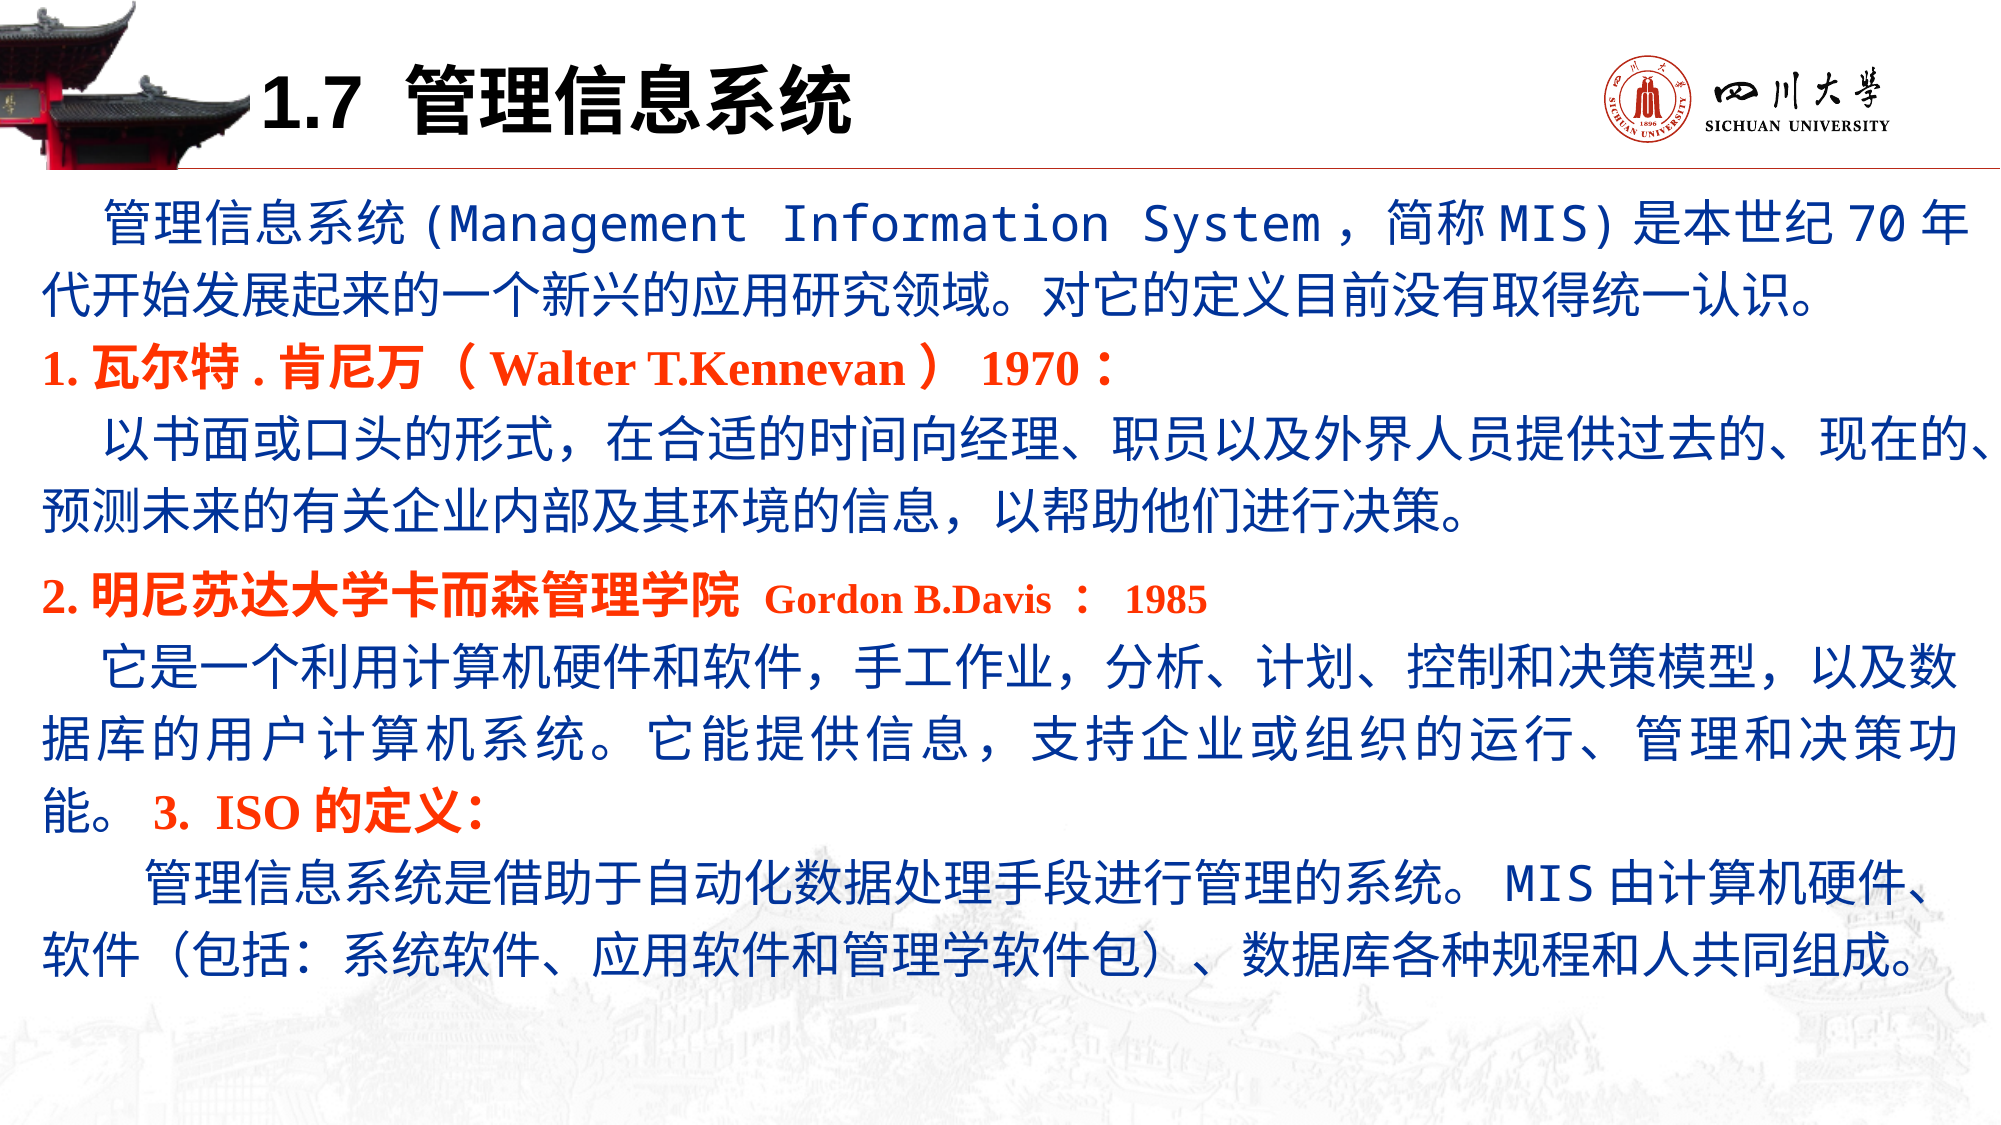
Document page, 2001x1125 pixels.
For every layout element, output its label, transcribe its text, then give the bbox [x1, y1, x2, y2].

text_box 2.明尼苏达大学卡而森管理学院 Gordon B.Davis ：1985 它是一个利用计算机硬件和软件，手工作业，分析、计划、控制和决策模型，以及数据库的用户计算机系统。它能提供信息，支持企业或组织的运行、管理和决策功能。3. ISO的定义： 管理信息系统是借助于自动化数据处理手段进行管理的系统。MIS由计算机硬件、软件（包括：系统软件、应用软件和管理学软件包）、数据库各种规程和人共同组成。 [26, 544, 1974, 991]
picture [0, 0, 250, 170]
text_box 管理信息系统(Management Information System，简称MIS)是本世纪70年代开始发展起来的一个新兴的应用研究领域。对它的定义目前没有取得统一认识。 1.瓦尔特.肯尼万（Walter T.Kennevan）1970： 以书面或口头的形式，在合适的时间向经理、职员以及外界人员提供过去的、现在的、预测未来的有关企业内部及其环境的信息，以帮助他们进行决策。 [26, 172, 1986, 547]
list 1.7 管理信息系统 [260, 55, 908, 143]
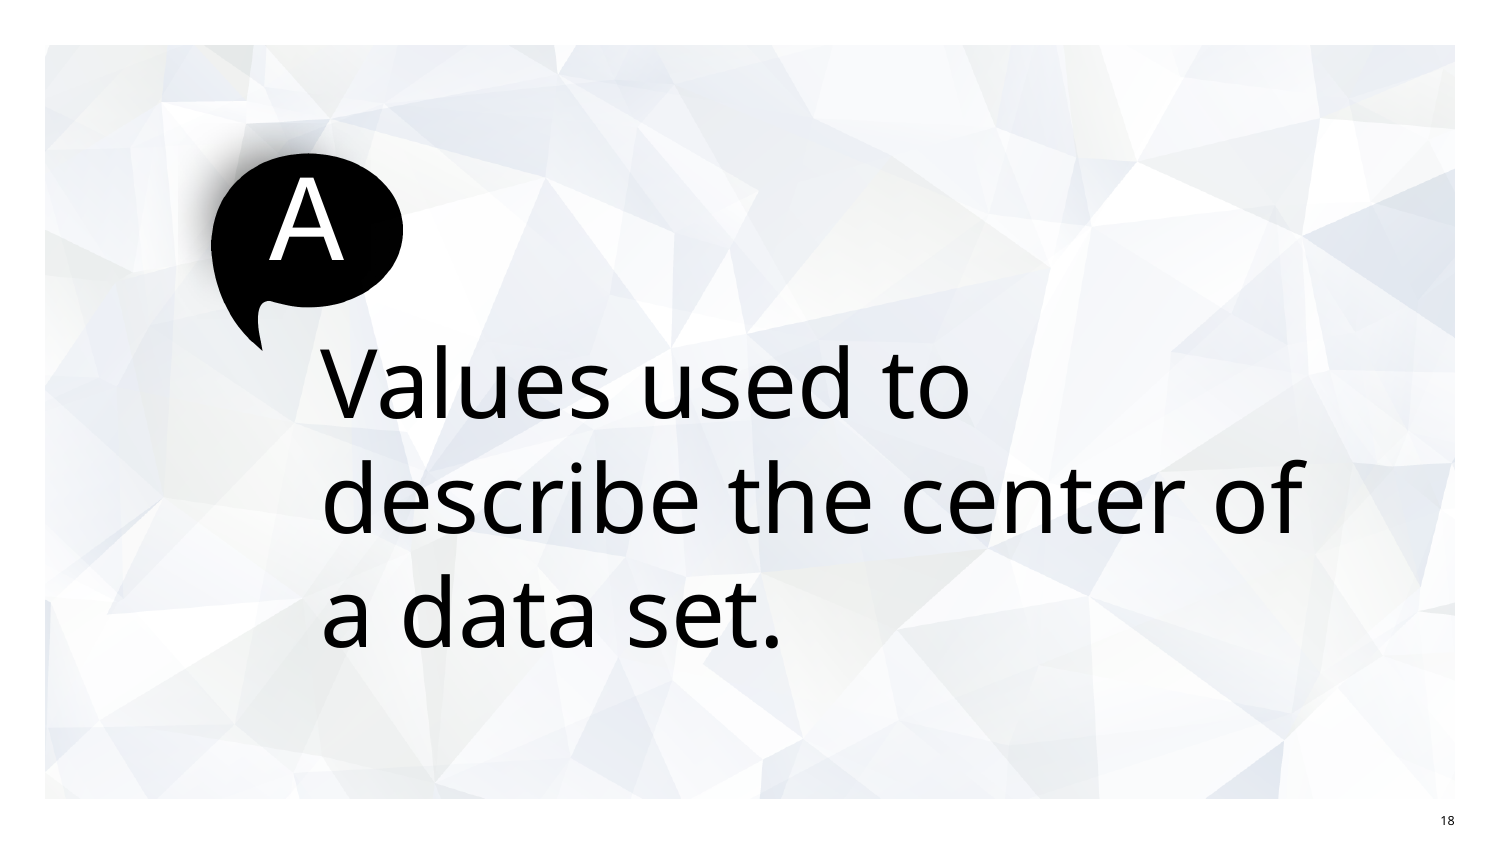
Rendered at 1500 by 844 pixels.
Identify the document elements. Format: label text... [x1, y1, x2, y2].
------------------------------------------------
• **Task details**: Across the records above, return every line that contains the word "pixels".

• **Reply**:
Document page, 2001x1125 pixels.
Rendered at 1500 by 844 pixels.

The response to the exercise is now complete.